CA Amiens en date du 22 mars 2018 n°RG 16/01333 (SJ 67109).

04/04/2018
Professeur Agrégé des facultés de droit. Fondateur de la revue des procédures collectives
B. SOINNE
(Professeur Agrégé des facultés de droit. Fondateur de la revue des procédures collectives)

L'arrêt énonce que la demande présentée tendant au règlement de la créance par l'effet d'une déconsignation se fonde sur les dispositions de l'article L 622 - 17. 2 du code de commerce. Cet article figure au chapitre II intitulé " de l'entreprise au cours de la période d'observation " du titre 2 qui traite de la sauvegarde. Le 2 de cet article prévoit que lorsqu'elles ne sont pas payées à leur échéance, les créances nées régulièrement après le jugement d'ouverture pour les besoins du déroulement de la procédure  ou de la période d'observation sont payées par privilège avant toutes les autres créances, assortie ou non de privilèges ou sûretés. La cession des actifs du débiteur est traitée aux articles L 642 - 18 à L 642 - 21 et R 642 - 22 à  R 642 - 39 du code de commerce et cela s'effectue par la vente des biens immobiliers ou mobiliers.

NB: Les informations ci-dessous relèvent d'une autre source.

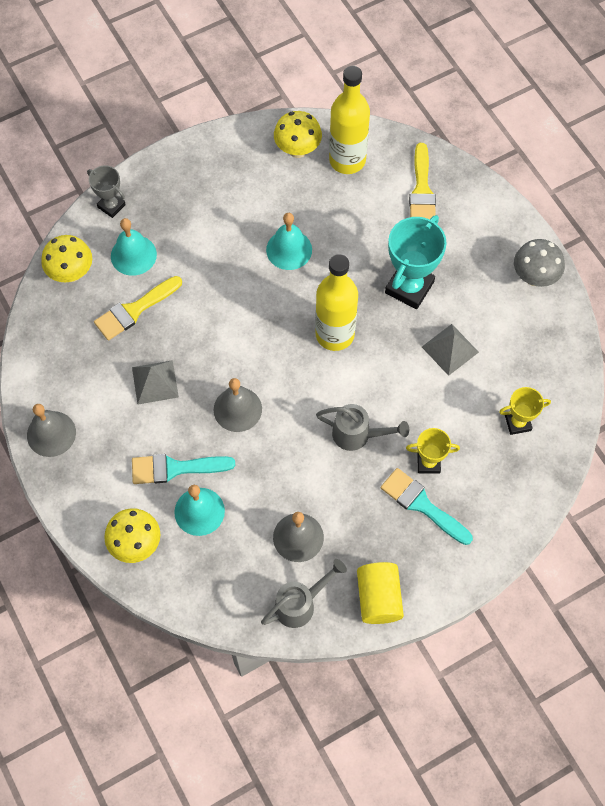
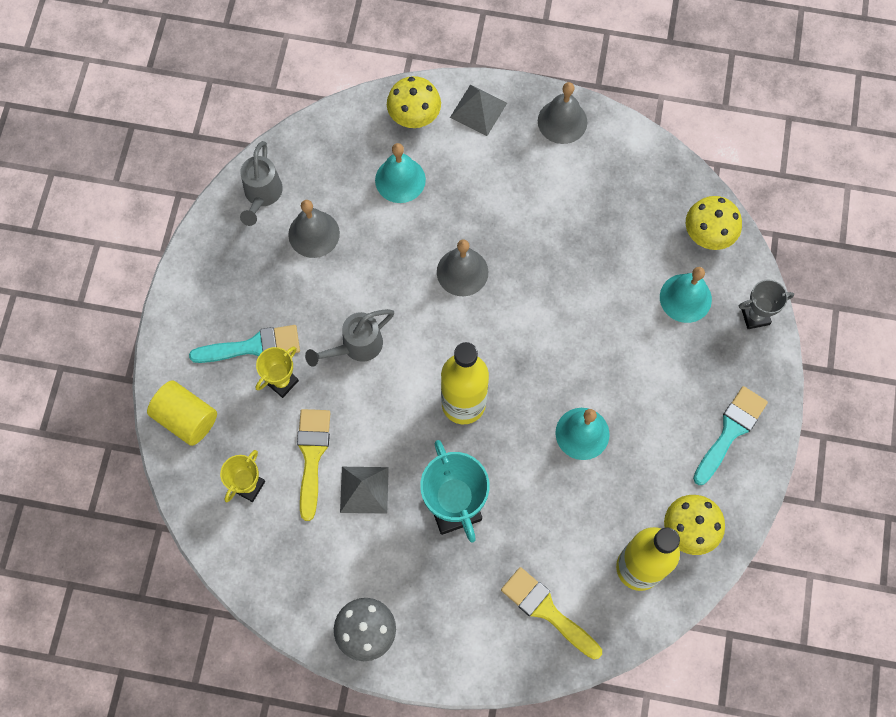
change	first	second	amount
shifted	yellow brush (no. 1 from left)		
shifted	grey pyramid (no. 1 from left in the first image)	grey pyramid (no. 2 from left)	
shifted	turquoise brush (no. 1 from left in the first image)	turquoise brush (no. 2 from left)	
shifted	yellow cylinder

La requête dont  le  créancier a saisi le juge-commissaire qui ne tend pas à la vente d'un bien du débiteur ne relève pas de la cession des actifs de ce dernier.

Au surplus l'article R 642 - 37 - 3 du code dispose que « les ordonnances rendues en application de l'article L 642 - 19 sont à la diligence du greffier notifiées au débiteur et communiquées par lettre simple au contrôleur "  et que"  des recours contre ces décisions sont formés devant la cour d'appel ». L'arrêt poursuit en indiquant qu'il résulte de la simple lecture de cet article que les termes « ces décisions »  se réfèrent nécessairement à " l' ordonnance rendue en application de l'article 642 - 19 qui traite de la vente des biens mobiliers du débiteur". Contrairement à ce que prétend l'appelant  cet article n'est pas applicable au recours formé à l'encontre de l'ordonnance querellée. À défaut de dispositions spécifiques concernant la voie de recours ouverte à l'encontre des ordonnances du juge-commissaire rendu sur le fondement de l'article L 622- 17-2 du code de commerce est régie par les dispositions générales de l'alinéa 4 de l'article R 621 -21 de ce code qui prévoit qu'elle peut faire l'objet d'un recours devant le tribunal dans les 10 jours de la communication ou notification, par déclaration faite contre récépissé ou adressé par lettre recommandée avec avis de réception au greffe.

En l'occurrence l'ordonnance querellée a été notifiée à l'appelant ainsi qu'à son conseil par les soins du greffe du tribunal de commerce de Saint-Quentin par lettre recommandée avec avis de réception. Ces lettres leur ont été distribuées le 13 mars 2016 comme en font fois les avis de réception dûment signés qui portent cette date  retournés au greffe. La lettre adressée par le greffe à l'appelant et à son conseil reproduit intégralement et de façon très apparente l'alinéa 4 de l'article R 621 - 21 ainsi que la reproduction intégrale en caractères plus petits mais parfaitement lisibles de cet article de sorte que la notification de cette ordonnance n'a pas pu induire en erreur l'appelant sur la voie de recours ouverte. L'appel formé est donc déclaré irrecevable.